C’è un’opera che ritiene più importante per lei? Perchè? 

“Non c’è mai un’opera più importante, anzi si ritiene spesso che la più importante sarà quella che stai per elaborare. col passare del tempo ti accorgi, perchè te lo dicono gli altri,  che Mr.Arbitrium è stato molto importante. Anche i sospesi sono rilevanti per la visibilità che mi hanno dato. Le opere più significative le scelgono gli altri.”

Considerando la sua carriera artistica, ha sempre mantenuto uno stile artistico lineare oppure ha avuto variazioni stilistiche? Ci sono state variazioni? a cosa sono dovute? 

“In accademia ho cercato di sperimentare il più possibile, successivamente sono andato verso una linea di indagine dell’uomo occidentale industrializzato. Da qui è partita una linearità, anche se per un periodo ho abbandonato il figurativo e sono andato verso il recupero dei materiali industriali. in questa fase della mia carriera usavo gli scarti dell’industria per farci delle forme, creando architetture e paesaggi. Dopo un qualche anno sono tornato alla figurazione, che non va a cercare solamente il bello ed ha dei limiti, perché i nostri antichi l’hanno realizzata molto meglio. La figurazione è per me importante perchè è un mezzo, un codice per raccontare un concetto di contemporaneità e deve esserci dunque nell’opera d’arte una figurazione che funziona legata ad un concetto.”

Che cosa si aspetta dal suo lavoro artistico?

“Mi aspetto che la scultura mi accompagni per tutta la mia vita, come un fratello e per potergli raccontare il mio pensiero e per poter continuare ad avere un compagno di viaggio.”

Parlando in particolare dei Sospesi, con la realizzazione dell’opera di quale tematica contemporanea si è voluto far portavoce? 

“I ‘Sospesi’ è  un lavoro che cerca di raccontare la precarietà della vita, che è un tema ancora oggi molto contemporaneo. La negatività è il cavo che tiene l’umano legato a testa in giù che gravità nel vuoto a testa in giù. 
La positività siamo noi, con i nostri corpi, che cercano di reagire con la loro muscolatura a questo stato d’animo di precarietà. essa viene dall’inizio, da quando siamo costretti a venire al mondo e ci troviamo in un posto dove è molto difficile stare, perché dobbiamo imparare a fare compromessi. I Sospesi raccontano una difficoltà, ma allo stesso tempo la voglia e la forza di alzarsi alla mattina per provare a combattere.”

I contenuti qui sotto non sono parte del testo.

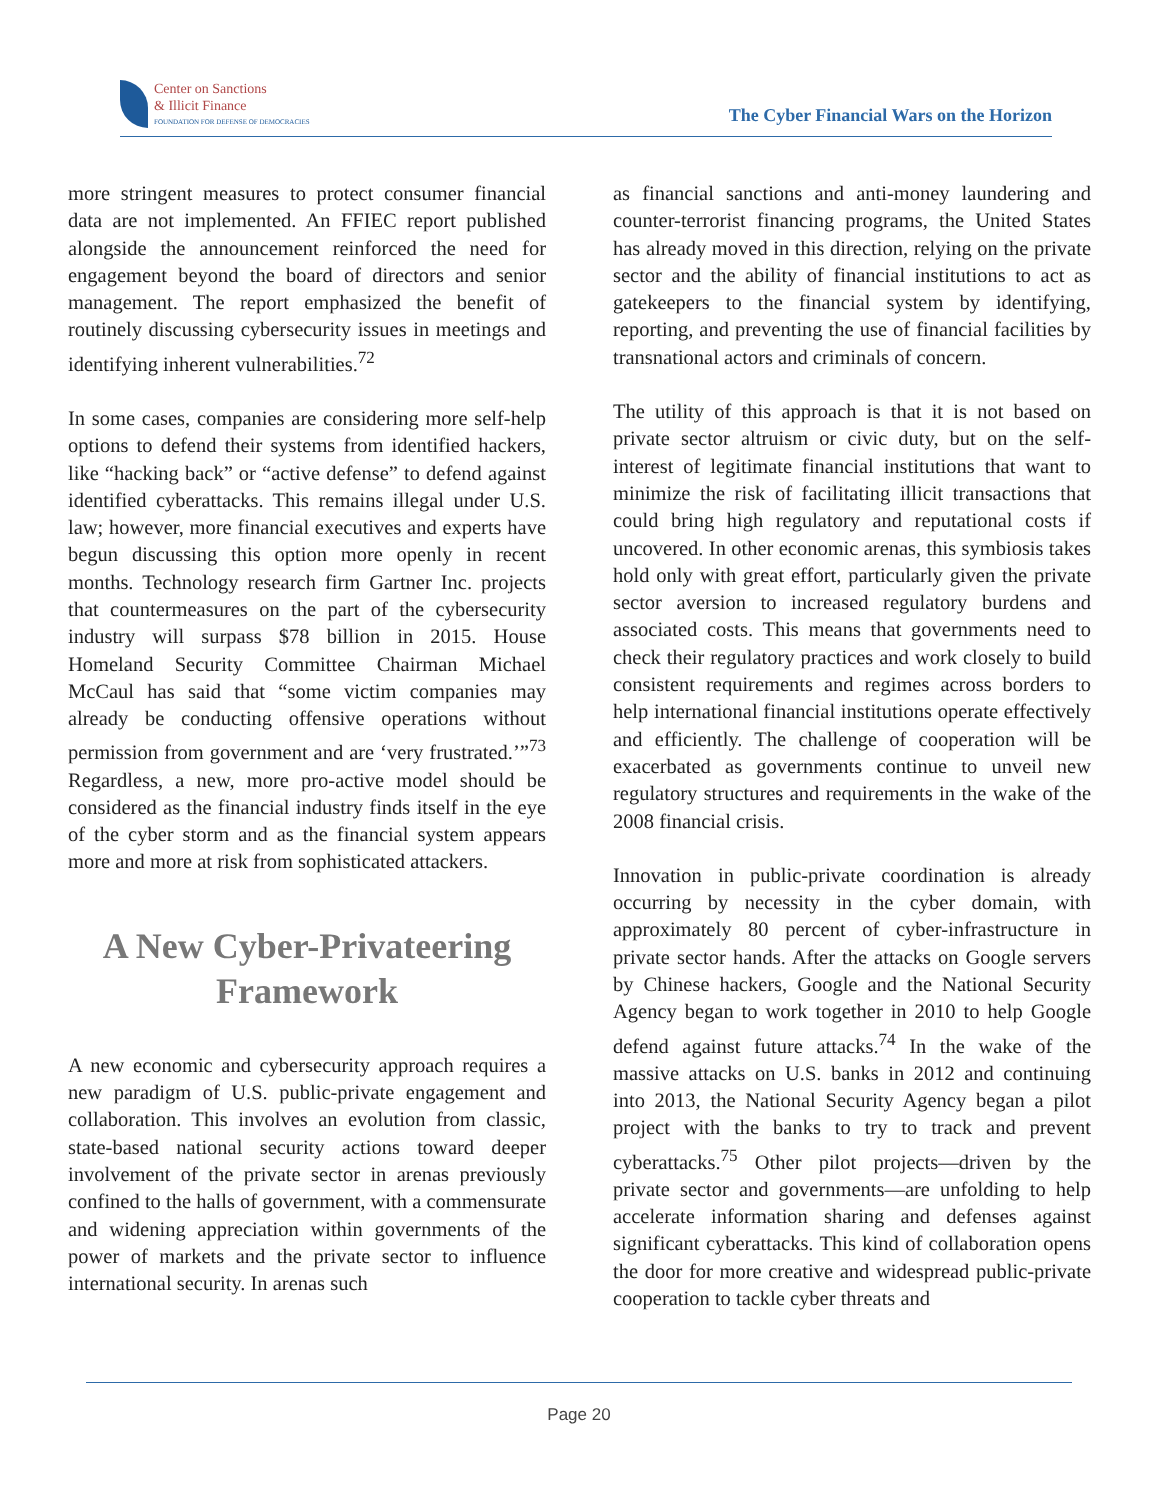Center on Sanctions
& Illicit Finance
FOUNDATION FOR DEFENSE OF DEMOCRACIES
The Cyber Financial Wars on the Horizon
more stringent measures to protect consumer financial data are not implemented. An FFIEC report published alongside the announcement reinforced the need for engagement beyond the board of directors and senior management. The report emphasized the benefit of routinely discussing cybersecurity issues in meetings and identifying inherent vulnerabilities.<sup>72</sup>
In some cases, companies are considering more self-help options to defend their systems from identified hackers, like “hacking back” or “active defense” to defend against identified cyberattacks. This remains illegal under U.S. law; however, more financial executives and experts have begun discussing this option more openly in recent months. Technology research firm Gartner Inc. projects that countermeasures on the part of the cybersecurity industry will surpass $78 billion in 2015. House Homeland Security Committee Chairman Michael McCaul has said that “some victim companies may already be conducting offensive operations without permission from government and are ‘very frustrated.’”<sup>73</sup> Regardless, a new, more pro-active model should be considered as the financial industry finds itself in the eye of the cyber storm and as the financial system appears more and more at risk from sophisticated attackers.
A New Cyber-Privateering Framework
A new economic and cybersecurity approach requires a new paradigm of U.S. public-private engagement and collaboration. This involves an evolution from classic, state-based national security actions toward deeper involvement of the private sector in arenas previously confined to the halls of government, with a commensurate and widening appreciation within governments of the power of markets and the private sector to influence international security. In arenas such
as financial sanctions and anti-money laundering and counter-terrorist financing programs, the United States has already moved in this direction, relying on the private sector and the ability of financial institutions to act as gatekeepers to the financial system by identifying, reporting, and preventing the use of financial facilities by transnational actors and criminals of concern.
The utility of this approach is that it is not based on private sector altruism or civic duty, but on the self-interest of legitimate financial institutions that want to minimize the risk of facilitating illicit transactions that could bring high regulatory and reputational costs if uncovered. In other economic arenas, this symbiosis takes hold only with great effort, particularly given the private sector aversion to increased regulatory burdens and associated costs. This means that governments need to check their regulatory practices and work closely to build consistent requirements and regimes across borders to help international financial institutions operate effectively and efficiently. The challenge of cooperation will be exacerbated as governments continue to unveil new regulatory structures and requirements in the wake of the 2008 financial crisis.
Innovation in public-private coordination is already occurring by necessity in the cyber domain, with approximately 80 percent of cyber-infrastructure in private sector hands. After the attacks on Google servers by Chinese hackers, Google and the National Security Agency began to work together in 2010 to help Google defend against future attacks.<sup>74</sup> In the wake of the massive attacks on U.S. banks in 2012 and continuing into 2013, the National Security Agency began a pilot project with the banks to try to track and prevent cyberattacks.<sup>75</sup> Other pilot projects—driven by the private sector and governments—are unfolding to help accelerate information sharing and defenses against significant cyberattacks. This kind of collaboration opens the door for more creative and widespread public-private cooperation to tackle cyber threats and
Page 20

Quale materiale preferisce utilizzare per realizzare le sue opere? 

“Il materiale è sempre quello iniziale della creta, che poi diventa ceramica, bronzo e successivamente resina. Ogni scultura dà il meglio di sé in relazione al materiale che viene scelto.”

I colori utilizzati per completare le opere vengono scelti secondo una precisa motivazione e dunque con l’intento di trasmettere una particolare emozione? 

“I colori, che noi chiamiamo ‘patina’, fanno parte del finale di un’opera. Il bianco può dare maggior teatralità; il finto bronzo può essere usato per dare un concetto più classico; il rosso o blu o giallo per un’opera più pop. Il colore è parte fondamentale della riuscita dell’opera.”

Alle base delle sue opere vi sono dei lavori preparatori o dei particolari studi?

“Di solito si parte dal disegno, un bozzetto di creta e in itinere si ha il tempo di pensare e riflettere su come realizzare l’opera.”

C’è qualche artista del passato che l’ha particolarmente influenzato? Se si, perchè? 

“In passato ho sempre cercato di non vedere gli altri, anche se è impossibile e dunque, Giger, Warhol, Caravaggio e Bosh, mi piacciono particolarmente.”